Nipah : modes de transmission et symptômes
La maladie due au virus Nipah est une zoonose transmissible à l’homme via les chauves-souris et les porcs mais aussi par contamination interhumaine. Il peut aussi se transmettre via des aliments contaminés.
« Bien que le virus Nipah n’ait provoqué que peu de flambées en Asie, il peut infecter un grand nombre d’espèces animales et entraîne des maladies graves et des décès chez l’homme, ce qui en fait une source de préoccupation pour la santé publique », note l’OMS.
Sans traitement ni vaccin disponible, le virus est mortel entre 40 % et 75 % des cas.

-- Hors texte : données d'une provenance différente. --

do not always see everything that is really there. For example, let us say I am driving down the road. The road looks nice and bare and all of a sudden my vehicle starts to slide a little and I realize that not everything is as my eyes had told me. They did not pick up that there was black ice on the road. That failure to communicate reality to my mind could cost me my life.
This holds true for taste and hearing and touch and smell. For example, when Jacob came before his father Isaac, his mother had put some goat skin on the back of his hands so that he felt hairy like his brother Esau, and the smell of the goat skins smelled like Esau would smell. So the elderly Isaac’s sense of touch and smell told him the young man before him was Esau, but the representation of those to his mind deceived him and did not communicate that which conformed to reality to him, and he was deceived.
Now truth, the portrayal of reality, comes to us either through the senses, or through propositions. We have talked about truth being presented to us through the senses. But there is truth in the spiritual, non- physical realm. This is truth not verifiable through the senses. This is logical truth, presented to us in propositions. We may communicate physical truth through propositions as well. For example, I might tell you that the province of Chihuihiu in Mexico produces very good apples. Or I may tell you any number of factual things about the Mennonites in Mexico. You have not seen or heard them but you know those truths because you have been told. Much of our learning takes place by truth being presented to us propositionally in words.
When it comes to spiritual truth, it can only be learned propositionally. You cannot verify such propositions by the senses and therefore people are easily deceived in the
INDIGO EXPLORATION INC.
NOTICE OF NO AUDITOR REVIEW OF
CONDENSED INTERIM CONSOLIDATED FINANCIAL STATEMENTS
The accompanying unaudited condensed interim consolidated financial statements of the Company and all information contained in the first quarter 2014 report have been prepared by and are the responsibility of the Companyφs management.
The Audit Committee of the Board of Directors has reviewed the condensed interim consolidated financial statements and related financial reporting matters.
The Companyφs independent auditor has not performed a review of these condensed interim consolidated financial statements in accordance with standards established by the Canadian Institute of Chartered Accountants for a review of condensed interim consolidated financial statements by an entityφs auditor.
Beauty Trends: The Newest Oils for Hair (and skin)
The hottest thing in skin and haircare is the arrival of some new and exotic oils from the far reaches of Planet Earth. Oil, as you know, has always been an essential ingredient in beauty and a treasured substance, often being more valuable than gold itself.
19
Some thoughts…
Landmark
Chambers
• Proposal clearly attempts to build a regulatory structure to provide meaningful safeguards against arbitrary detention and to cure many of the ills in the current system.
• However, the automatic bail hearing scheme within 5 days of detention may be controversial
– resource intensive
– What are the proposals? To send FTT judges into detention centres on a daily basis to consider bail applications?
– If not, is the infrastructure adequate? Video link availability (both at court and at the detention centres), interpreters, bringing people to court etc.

L’infection peut être asymptomatique. Sinon, les premiers symptômes sont : la fièvre ; des céphalées ; des myalgies ; des vomissements ; des maux de gorge. Le virus peut ensuite provoquer des vertiges, de la somnolence et des signes neurologiques évoquant une encéphalite aiguë, et certains patients développent une pneumonie ou une insuffisance respiratoire aiguë. La principale complication est l’encéphalite aiguë, qui peut évoluer vers le coma en 24 à 48 heures.
On estime le temps d’incubation entre 4 et 14 jours. Avec des symptômes non spécifiques, le diagnostic peut être difficile à poser et retarder les mesures de prévention. Un test PCR ou la détection d’anticorps spécifique permet de confirmer le diagnostic. Le traitement est symptomatique et le patient peut avoir besoin de soins intensifs pour la prise en charge de complications respiratoires et neurologiques.

Découvert en Malaisie chez des éleveurs de porcs, le Nipah a été identifié pour la première fois en 1999. À l’époque, 300 personnes avaient été infectées et plus d’une centaine étaient décédées. Le virus est ensuite devenu présent dans la région, avec des foyers signalés au Bangladesh presque chaque année et des observations en Inde orientale.
Les chauves-souris constituent le réservoir naturel et jouent un rôle central dans la circulation du Nipah; selon l’OMS, d’autres pays pourraient connaître l’apparition du virus.
Enjeux de prévention et surveillance
Sans traitement ni vaccin disponible, la prévention repose sur la surveillance, le dépistage et la prise en charge rapide des patients. L’OMS souligne l’importance d’inscrire Nipah sur la liste des maladies pathogènes prioritaires afin d’encourager le développement des vaccins, des traitements et des tests de dépistage.
Les autorités et les laboratoires évaluent les risques et les mesures à adopter pour limiter les flambées potentielles, en continuant à surveiller les réservoirs animaux et à améliorer le dépistage des cas humains.